The beginning of the main fare suggested something better. The composer-pianist had broken apart Bartók’s piano sonatas, filling in the spaces with his own measures. The music was beautiful and made new, as though the composer had cracked open a geode, separating the sparkly, faceted pieces, revealing something previously hidden. But then the silent woman standing near him onstage made a circle of her mouth and let out a chilling note before chanting in a strangely high monotone: a poem by Wallace Stevens, word by slow word. She could imagine Ben, an opera hater who believed that words and music were incompatible, noncomplementary languages, standing indignantly and huffing from the room before the chanter made it through the poem’s first stanza. She felt Alex, who usually sat preternatu-rally still at concerts, flinch in the seat beside her, a spontaneous aversion he covered by switching the cross of his legs, folding his arms, sinking back further in his chair as though anxious for an extra inch between him and the horror on stage.
The reception was held on the second floor of the same building, in a large conference room whose burgundy, blue, and rose paisley carpet belonged in a movie-theater lobby. The swirling patterns and the quick glass of inexpensive champagne tilted Suzanne’s perception, and she felt ill at ease as the room filled. She skirted its circumference, sampling warm grapes and cheese and miniature quiches, hoping the food would serve as ballast. She determined to be happy and charming, to be what Alex wanted her to be, to be the woman he had flown from Chicago to be with.
When she felt a little better, and when enough time had passed that she and Alex could slip away, she found his head among the crowd and wove her way to the center of the room, where he was talking to a tall brunette in a red dress. The young woman was pretty in the way that Suzanne had been at twenty-two. Her hair was the same unusual shade of brown, and she had narrow hips and breasts of a certain shape and lift, though she was half a foot taller than Suzanne had ever hoped to be.
Suzanne felt her pulse in her carotid artery, felt fingers of heat climbing her neck, touching her face, which she knew must look red. Jealousy, she named for herself, hoping to douse it by identifying it. She felt low to the ground. She’d worn ballet flats instead of heels because of the long walk, but now she had blisters on the backs of her heels anyway. She tried to smile.
“I don’t think I ever understood that poem until today,” the young woman was telling Alex.

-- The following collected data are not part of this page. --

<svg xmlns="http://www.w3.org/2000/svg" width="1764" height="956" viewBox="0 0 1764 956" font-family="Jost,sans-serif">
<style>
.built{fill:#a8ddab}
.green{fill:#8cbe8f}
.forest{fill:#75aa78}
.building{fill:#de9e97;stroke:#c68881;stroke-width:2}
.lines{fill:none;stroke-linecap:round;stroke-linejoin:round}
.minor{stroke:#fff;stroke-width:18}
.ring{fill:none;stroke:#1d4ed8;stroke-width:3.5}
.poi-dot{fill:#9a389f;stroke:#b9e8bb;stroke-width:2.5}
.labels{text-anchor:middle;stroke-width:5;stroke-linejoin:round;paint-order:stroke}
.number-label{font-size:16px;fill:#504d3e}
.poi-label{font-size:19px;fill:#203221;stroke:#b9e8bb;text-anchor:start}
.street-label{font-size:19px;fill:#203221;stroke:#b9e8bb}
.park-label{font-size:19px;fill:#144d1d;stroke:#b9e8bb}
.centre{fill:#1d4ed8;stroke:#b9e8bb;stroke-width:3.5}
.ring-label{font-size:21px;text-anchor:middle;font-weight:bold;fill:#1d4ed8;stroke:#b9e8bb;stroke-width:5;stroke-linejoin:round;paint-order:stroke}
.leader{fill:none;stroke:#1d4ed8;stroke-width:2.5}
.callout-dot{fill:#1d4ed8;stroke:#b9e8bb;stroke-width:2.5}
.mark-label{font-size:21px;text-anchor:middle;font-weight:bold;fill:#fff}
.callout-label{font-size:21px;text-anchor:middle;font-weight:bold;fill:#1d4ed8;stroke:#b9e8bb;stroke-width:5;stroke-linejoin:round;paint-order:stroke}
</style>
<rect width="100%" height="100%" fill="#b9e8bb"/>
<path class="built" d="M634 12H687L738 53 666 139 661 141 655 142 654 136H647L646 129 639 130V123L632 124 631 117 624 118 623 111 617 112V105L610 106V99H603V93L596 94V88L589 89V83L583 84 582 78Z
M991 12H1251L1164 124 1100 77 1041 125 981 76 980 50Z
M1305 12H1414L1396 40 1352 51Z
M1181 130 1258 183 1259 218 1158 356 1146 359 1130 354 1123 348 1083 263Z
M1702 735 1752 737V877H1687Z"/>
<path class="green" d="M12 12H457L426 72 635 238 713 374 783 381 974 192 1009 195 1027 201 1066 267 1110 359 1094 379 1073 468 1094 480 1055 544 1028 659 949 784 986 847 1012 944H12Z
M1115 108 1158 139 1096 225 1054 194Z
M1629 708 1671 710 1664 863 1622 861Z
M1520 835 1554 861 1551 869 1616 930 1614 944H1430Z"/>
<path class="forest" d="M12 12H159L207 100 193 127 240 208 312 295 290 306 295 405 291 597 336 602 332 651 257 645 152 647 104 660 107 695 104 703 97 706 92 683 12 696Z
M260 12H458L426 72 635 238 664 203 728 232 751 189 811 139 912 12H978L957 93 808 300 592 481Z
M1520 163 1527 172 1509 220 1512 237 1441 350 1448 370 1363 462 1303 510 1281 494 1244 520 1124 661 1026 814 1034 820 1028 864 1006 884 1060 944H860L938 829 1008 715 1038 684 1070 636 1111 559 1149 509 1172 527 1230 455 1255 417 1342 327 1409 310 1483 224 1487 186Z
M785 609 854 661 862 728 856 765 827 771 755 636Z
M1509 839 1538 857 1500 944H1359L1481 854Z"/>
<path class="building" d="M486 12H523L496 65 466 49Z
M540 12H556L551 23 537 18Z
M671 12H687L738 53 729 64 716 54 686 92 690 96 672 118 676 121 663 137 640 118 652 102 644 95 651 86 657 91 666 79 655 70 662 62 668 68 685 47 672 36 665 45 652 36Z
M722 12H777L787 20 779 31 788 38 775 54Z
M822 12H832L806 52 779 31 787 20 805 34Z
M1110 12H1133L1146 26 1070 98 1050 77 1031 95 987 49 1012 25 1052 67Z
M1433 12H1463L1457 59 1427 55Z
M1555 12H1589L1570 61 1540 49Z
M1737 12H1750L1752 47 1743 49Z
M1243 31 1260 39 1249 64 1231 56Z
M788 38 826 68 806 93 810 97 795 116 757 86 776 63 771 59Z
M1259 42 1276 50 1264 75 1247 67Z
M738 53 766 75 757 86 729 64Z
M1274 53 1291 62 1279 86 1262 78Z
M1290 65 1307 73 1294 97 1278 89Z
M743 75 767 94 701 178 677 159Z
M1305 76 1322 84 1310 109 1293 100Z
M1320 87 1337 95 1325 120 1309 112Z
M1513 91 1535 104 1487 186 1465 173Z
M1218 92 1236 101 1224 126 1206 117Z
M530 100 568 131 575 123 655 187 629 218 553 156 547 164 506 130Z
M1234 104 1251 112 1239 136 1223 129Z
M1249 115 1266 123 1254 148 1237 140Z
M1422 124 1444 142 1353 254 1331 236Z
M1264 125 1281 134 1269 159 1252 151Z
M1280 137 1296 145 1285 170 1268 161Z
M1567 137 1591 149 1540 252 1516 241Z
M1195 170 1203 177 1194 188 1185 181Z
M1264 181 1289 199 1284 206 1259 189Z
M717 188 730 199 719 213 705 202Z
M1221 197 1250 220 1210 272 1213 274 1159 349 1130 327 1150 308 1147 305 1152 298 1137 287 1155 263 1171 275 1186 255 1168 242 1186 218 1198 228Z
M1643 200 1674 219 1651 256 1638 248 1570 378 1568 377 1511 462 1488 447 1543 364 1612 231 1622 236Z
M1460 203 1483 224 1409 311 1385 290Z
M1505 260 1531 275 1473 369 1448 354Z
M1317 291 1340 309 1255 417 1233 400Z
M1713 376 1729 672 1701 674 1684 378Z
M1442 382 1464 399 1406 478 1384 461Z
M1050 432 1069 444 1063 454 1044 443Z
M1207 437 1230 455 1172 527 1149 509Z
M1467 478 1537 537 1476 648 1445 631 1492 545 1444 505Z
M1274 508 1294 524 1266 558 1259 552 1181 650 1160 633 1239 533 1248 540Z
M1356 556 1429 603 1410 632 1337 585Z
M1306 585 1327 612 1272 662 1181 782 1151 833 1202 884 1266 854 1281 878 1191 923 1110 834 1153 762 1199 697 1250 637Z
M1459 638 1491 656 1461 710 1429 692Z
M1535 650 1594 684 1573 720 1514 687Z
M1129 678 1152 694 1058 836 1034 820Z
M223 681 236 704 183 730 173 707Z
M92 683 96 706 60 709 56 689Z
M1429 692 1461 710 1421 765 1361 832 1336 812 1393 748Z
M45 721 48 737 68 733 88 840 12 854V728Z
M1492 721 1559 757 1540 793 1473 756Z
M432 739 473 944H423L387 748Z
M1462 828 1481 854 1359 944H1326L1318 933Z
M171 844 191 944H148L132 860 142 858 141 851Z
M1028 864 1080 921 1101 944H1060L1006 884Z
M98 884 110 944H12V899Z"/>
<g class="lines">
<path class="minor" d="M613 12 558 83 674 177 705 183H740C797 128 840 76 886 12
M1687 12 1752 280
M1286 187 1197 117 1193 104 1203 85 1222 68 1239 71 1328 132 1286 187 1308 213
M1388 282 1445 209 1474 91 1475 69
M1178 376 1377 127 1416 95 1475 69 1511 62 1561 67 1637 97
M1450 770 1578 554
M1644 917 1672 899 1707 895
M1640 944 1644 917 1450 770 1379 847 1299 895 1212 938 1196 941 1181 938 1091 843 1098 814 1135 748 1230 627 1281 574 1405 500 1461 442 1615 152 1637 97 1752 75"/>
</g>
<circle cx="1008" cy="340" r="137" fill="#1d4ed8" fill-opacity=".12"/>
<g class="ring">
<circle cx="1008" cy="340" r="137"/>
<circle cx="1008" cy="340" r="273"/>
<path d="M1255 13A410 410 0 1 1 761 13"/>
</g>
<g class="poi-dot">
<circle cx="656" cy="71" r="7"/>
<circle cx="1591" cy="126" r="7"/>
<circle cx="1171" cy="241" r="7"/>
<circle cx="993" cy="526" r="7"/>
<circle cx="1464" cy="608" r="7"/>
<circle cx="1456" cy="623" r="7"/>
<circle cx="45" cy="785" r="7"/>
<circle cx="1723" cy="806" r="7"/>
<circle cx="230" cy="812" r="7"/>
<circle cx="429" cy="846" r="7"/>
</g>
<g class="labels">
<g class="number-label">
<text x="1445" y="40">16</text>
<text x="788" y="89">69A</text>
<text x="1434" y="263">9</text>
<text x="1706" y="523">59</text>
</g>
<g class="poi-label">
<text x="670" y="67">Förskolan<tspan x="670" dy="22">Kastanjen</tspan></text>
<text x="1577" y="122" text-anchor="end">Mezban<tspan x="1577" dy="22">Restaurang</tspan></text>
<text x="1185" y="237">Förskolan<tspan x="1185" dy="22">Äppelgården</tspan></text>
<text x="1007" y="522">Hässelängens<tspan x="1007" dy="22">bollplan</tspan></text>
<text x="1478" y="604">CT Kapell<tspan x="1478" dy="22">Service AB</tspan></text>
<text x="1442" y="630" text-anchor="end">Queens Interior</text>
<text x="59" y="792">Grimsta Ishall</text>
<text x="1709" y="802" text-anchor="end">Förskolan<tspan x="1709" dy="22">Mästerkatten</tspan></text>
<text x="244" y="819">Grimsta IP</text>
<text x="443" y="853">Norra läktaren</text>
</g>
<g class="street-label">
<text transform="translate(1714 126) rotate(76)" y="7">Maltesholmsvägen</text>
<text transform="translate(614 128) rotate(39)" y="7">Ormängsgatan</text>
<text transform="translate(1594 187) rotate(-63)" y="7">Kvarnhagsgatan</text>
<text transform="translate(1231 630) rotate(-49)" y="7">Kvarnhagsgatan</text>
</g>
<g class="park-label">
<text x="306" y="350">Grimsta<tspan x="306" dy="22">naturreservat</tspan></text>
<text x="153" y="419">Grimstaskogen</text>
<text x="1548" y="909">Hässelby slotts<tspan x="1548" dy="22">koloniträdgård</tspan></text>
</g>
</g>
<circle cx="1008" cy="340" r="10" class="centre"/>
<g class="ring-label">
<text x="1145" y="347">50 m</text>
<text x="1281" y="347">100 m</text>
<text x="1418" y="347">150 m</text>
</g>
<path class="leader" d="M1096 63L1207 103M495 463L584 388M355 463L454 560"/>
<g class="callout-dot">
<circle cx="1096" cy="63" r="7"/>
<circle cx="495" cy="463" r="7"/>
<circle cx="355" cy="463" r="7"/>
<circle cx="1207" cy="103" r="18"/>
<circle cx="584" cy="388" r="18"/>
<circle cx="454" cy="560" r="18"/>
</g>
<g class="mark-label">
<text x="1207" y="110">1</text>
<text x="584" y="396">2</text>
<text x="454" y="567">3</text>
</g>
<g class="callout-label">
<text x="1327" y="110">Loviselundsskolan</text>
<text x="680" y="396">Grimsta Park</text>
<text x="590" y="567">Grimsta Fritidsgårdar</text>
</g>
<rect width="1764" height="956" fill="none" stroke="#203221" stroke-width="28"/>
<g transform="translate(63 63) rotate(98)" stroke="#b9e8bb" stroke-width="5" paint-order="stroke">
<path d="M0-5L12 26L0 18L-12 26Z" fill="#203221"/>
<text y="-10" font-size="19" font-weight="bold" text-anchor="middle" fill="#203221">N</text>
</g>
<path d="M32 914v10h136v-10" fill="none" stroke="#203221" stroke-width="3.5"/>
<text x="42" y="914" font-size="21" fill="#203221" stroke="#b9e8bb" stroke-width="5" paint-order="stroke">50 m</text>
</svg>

The comment would ordinarily have infuriated Alex, but instead of walking away, instead of soliciting Suzanne as a mocking conspirator, he discussed the poem and delivered trivia about Stevens. He was smiling more than usual — it was something he usually forgot to do — and smoothing his hair with his free hand the way he had those first few times he’d spoken to Suzanne. She’d been warned right away, by one of the bassists in St. Louis, about Alex’s reputation as a womanizer.
Alex turned to her now. “And what did you think of the Bartók?”

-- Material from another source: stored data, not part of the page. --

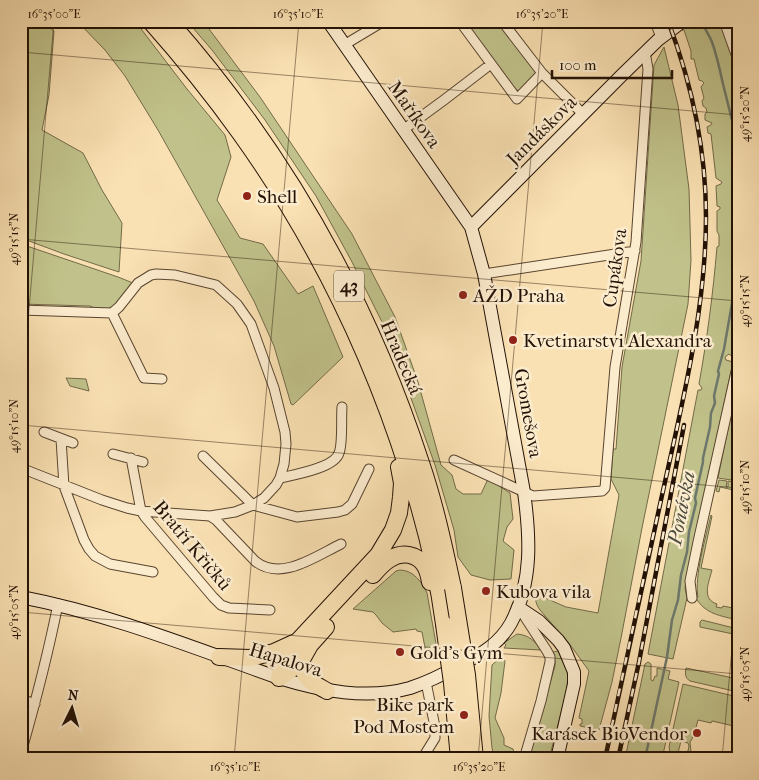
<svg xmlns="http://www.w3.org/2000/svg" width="759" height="780" font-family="'IM FELL French Canon',serif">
<rect width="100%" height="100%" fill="#fae1b3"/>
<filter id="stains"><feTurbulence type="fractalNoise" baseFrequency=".004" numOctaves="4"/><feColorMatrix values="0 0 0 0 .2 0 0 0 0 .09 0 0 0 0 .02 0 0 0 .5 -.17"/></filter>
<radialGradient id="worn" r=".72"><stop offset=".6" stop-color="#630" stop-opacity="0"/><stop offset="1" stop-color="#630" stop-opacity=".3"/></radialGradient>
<!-- green -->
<path fill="#c1c28b" stroke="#726a48" d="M21,21H40L54,31L49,95L42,130L83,153L102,190L122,223L119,272L64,254L21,238Z
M77,21H135L187,89L225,135L231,157L217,200L240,238L263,244L298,294L313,286L343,357L293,405L291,404L274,346L254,301L158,130L125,76L105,50Z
M187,21H203L260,97L352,234L395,317L418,382L441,465L452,475L456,489L463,494H481L488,479L510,493L513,519L507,527L503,541L514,550L511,579L490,580L471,575L458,557L454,530L435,465L388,334L351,260L316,196L265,120L212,50Z
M481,21H500L538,74L520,91L517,90L513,86L471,30L472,27Z
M691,21H719L725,34L738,72V338L734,358L729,354L725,357L726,360L733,362L687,575L685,588L687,598L673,659L648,654L698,390H701L702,388L699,384C707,339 713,294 717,247L719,246V235L717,231V211L720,209V207L717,206L716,186L721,184L722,182L716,178L711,134L708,133L707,127L711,125L712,123L705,120V114L707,112L706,108L703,106L702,101L704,98L701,87L704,83L702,81L699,80L694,59H691V51L684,30H682L681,28Z
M664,47L678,105L689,189L691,260L688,304L642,528L621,638L612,682L599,730L580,726V724H582V719L579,718L589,671L571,646L540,610C536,604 535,601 536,594L566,607L598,613L619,495L611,479L613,449H616L622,367L641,261L654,65Z
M21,244L118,277L133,283C120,299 113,317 90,306L21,304Z
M66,378L86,379L89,391L70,386Z
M738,378V451L731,480L718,478Z
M719,480L727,481L726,487H728V481L738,483V491L720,487L719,492L716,491Z
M711,515L712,516L701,568L712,570C709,582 701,599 717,604L716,607L722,608L723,606L738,609V620C721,616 705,614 696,598L698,597C694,577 706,536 711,515Z
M400,570C413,570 422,582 427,593L438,655L427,658L422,632L417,631L416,629L393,632L382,623L376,615L373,612L353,609L396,571Z
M702,620L738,629V635L700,627V622Z
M517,634C529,635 535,641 541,650L504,648L506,645L504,643Z
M558,651L567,671L568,677L566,694L549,759H530V754L555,666V661L553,652Z
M502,656L505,661L501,693L495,718L504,738V745L513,749L514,753H493L492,748L489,716L492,665Z
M648,662L651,664V680L653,681L655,676H657V668L670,671L668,679L679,682L662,759H625L645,664Z
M686,668L738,679V692L690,681C685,678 685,674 686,668Z
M683,684L738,697V727L712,721L711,723L698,720L695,731L694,730L692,739L690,742L691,752L682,753L688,751L689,746L688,743L681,741L678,753L674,754L670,752L669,747Z"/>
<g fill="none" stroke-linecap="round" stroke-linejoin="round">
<!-- stream -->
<path stroke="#6d786c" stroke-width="2.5" d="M701,21C705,29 709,35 712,42C717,56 720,70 723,84C728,104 733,124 738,144
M645,759L667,657L672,620L678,600L681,575L687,552L689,532L696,503L695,498L703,462V458L710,427L711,413L715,403L714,396L719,374L718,371L724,349L738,269V262"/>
<!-- street casing -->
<g stroke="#594530" stroke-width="11">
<path id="street" d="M473,21L464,27L517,99L542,73
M502,21L542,73L583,114
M655,21L661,38
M724,21L738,60
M344,45L384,21
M403,130L444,100L491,64
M484,274L635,251
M21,310L112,313L119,307L138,283L151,275L156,274L175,275L216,285L237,304L251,324L274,388L285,432L286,444L284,464L280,478L276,485L264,498L253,505L235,512L210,516L141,511L127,508L102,500L21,468
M112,313L144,378L162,379
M44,432L73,443
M61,439L64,486L84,540L89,549L95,556L110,564L153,572
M113,454L143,462
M203,456L253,505L297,517L338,512L345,510L352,504L369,469
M131,458L141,511L145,517L213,597L221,605L229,608L270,610
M454,460L533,496L602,491L605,488L615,367L636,242L648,69L645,52
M280,478C293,475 335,468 339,453C343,444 341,418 342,407
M210,516L216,520L255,561C281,582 316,556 341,544
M692,598L690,581L698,542L738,363
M521,611L547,651L550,657V662L541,701L524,759
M21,699L35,704
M21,753C35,704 48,654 58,604
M422,759L435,738V727L426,682"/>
</g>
<!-- secondary casing -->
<g stroke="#231105" stroke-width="14">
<path id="secondary" d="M471,227L621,76L658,40L683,21
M21,597C110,614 194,648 279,678C321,691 367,700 410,688C428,682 446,673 462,664C482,654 500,643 511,623C533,582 530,536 524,492L484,274L471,227L328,21
M518,607L539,621L558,640L564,648L574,672V684L557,759"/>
</g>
<!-- highway casing -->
<g stroke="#231105" stroke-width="18">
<path id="highway" d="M150,21C182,57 212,94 240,133C313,235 370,350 408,470C424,520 437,571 444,624
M169,21C283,150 368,300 421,463C435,504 444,546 453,588
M373,575C378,569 383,563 390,559C402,551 418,554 425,566C428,571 429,576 430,582
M219,657L250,658L274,652L296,642
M301,661C304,680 311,682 327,691
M279,678L282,663L298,641L378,555L393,530L399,513L401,497L402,483L399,467
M279,678L287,673L301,661L310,645L326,627"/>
</g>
<!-- street -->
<use href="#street" stroke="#fcecce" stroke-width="9"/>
<!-- secondary -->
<use href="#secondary" stroke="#fcecce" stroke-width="12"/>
<!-- highway -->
<use href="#highway" stroke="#fae1b3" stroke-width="16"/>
<!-- rail casing -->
<g stroke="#231105" stroke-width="4.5">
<path id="rail" d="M605,759C623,672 642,586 661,500C681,408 706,311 706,217C706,150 692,84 668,21
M618,759L639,662L684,425"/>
</g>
<!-- rail -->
<use href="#rail" stroke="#fcecce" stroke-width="2.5" stroke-dasharray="8" stroke-linecap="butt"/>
<!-- highway-bridge casing -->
<g stroke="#231105" stroke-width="18" stroke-linecap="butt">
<path id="highway-bridge" d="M453,588L467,675L475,759
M444,624L452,683L459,759"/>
</g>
<!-- highway-bridge -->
<use href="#highway-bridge" stroke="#fae1b3" stroke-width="16"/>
</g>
<!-- ticks -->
<path fill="none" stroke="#231105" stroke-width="1" stroke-opacity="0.45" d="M21,52L738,115M21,239L738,301M21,401L54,21M21,425L738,488M21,612L738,674M234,759L299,21M478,759L543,21M722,759L738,582"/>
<!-- markers -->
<g fill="#8f2418" stroke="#fcecce" stroke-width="2">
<circle cx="247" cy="196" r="5"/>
<circle cx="463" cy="295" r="5"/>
<circle cx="513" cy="340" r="5"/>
<circle cx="486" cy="591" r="5"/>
<circle cx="400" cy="652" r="5"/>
<circle cx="464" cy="715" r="5"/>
<circle cx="697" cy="733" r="5"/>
</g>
<g text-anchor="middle" stroke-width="5" stroke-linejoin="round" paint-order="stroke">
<!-- shield labels -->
<rect fill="#fcecce" stroke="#645341" stroke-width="1" x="334" y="270.5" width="30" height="31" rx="4"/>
<g font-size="18" font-weight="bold" fill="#231105">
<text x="349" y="292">43</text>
</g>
<!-- street labels -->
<g font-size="19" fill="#231105" stroke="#fcecce">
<text transform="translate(415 114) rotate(55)" y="7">Maříkova</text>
<text transform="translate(541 130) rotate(-45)" y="7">Jandáskova</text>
<text transform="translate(614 268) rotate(-82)" y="7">Cupákova</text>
<text transform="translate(402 357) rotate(67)" y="7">Hradecká</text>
<text transform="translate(529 413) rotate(80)" y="7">Gromešova</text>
<text transform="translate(193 545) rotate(50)" y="7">Bratří Křičků</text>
<text transform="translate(286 659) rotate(17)" y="7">Hapalova</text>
</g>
<!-- poi labels -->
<g font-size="19" fill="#231105" stroke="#fcecce" text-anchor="start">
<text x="257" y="203">Shell</text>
<text x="473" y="302">AŽD Praha</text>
<text x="523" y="347">Kvetinarstvi Alexandra</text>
<text x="496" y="598">Kubova vila</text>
<text x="410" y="659">Gold's Gym</text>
<text x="454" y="711" text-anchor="end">Bike park<tspan x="454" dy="22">Pod Mostem</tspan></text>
<text x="687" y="740" text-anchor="end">Karásek BioVendor</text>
</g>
<!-- water labels -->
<g font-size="20" font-style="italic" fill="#4e4d41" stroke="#fcecce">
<text transform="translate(681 508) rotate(-79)" y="7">Ponávka</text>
</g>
</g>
<!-- margin -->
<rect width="759" height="780" fill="none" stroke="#fae1b3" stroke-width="55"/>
<!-- north arrow -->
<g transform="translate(72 708) rotate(5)" stroke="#fcecce" stroke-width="4" paint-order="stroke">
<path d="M0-4L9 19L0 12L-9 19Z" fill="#231105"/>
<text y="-8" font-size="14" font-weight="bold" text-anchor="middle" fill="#231105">N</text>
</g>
<!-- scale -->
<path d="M552 70v8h120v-8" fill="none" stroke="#231105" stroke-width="2.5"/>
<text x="559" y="70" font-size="15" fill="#231105" stroke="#fcecce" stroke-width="4" paint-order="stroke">100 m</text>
<rect x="28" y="28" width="704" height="724" fill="none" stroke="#231105" stroke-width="2"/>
<g font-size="12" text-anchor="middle" fill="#231105">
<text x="54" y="18">16°35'00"E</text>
<text x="298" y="18">16°35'10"E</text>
<text x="542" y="18">16°35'20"E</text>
<text transform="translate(745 114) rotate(-90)" y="4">49°15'20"N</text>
<text transform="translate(14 239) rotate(-90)" y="4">49°15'15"N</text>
<text transform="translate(745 301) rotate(-90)" y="4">49°15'15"N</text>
<text transform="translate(14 426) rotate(-90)" y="4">49°15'10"N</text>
<text transform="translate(745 487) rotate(-90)" y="4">49°15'10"N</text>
<text transform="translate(14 612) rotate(-90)" y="4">49°15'05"N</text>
<text transform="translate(745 674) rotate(-90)" y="4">49°15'05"N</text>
<text x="235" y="771">16°35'10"E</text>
<text x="479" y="771">16°35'20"E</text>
</g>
<rect width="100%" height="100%" filter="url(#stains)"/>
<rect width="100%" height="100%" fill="url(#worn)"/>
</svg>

Suzanne wanted desperately to say something smart, but her mind felt wavy. She tried to assemble a sentence to explain how she felt the composer had cracked open the sonatas to find something new and beautiful inside.
“But the poem,” the tall young woman said. “Don’t you think that’s where the real innovation lies? Anyone can do deconstruction.”
Her pulse still throbbing in her neck, Suzanne reached for something to say. “I think words and music are incompatible, noncomplementary languages.”
The woman laughed, tossing her hair behind her shoulder in a move that elongated the triangle between them, bringing her closer to Alex and making Suzanne the outlier. “It seems we’re not in the presence of an opera fan.”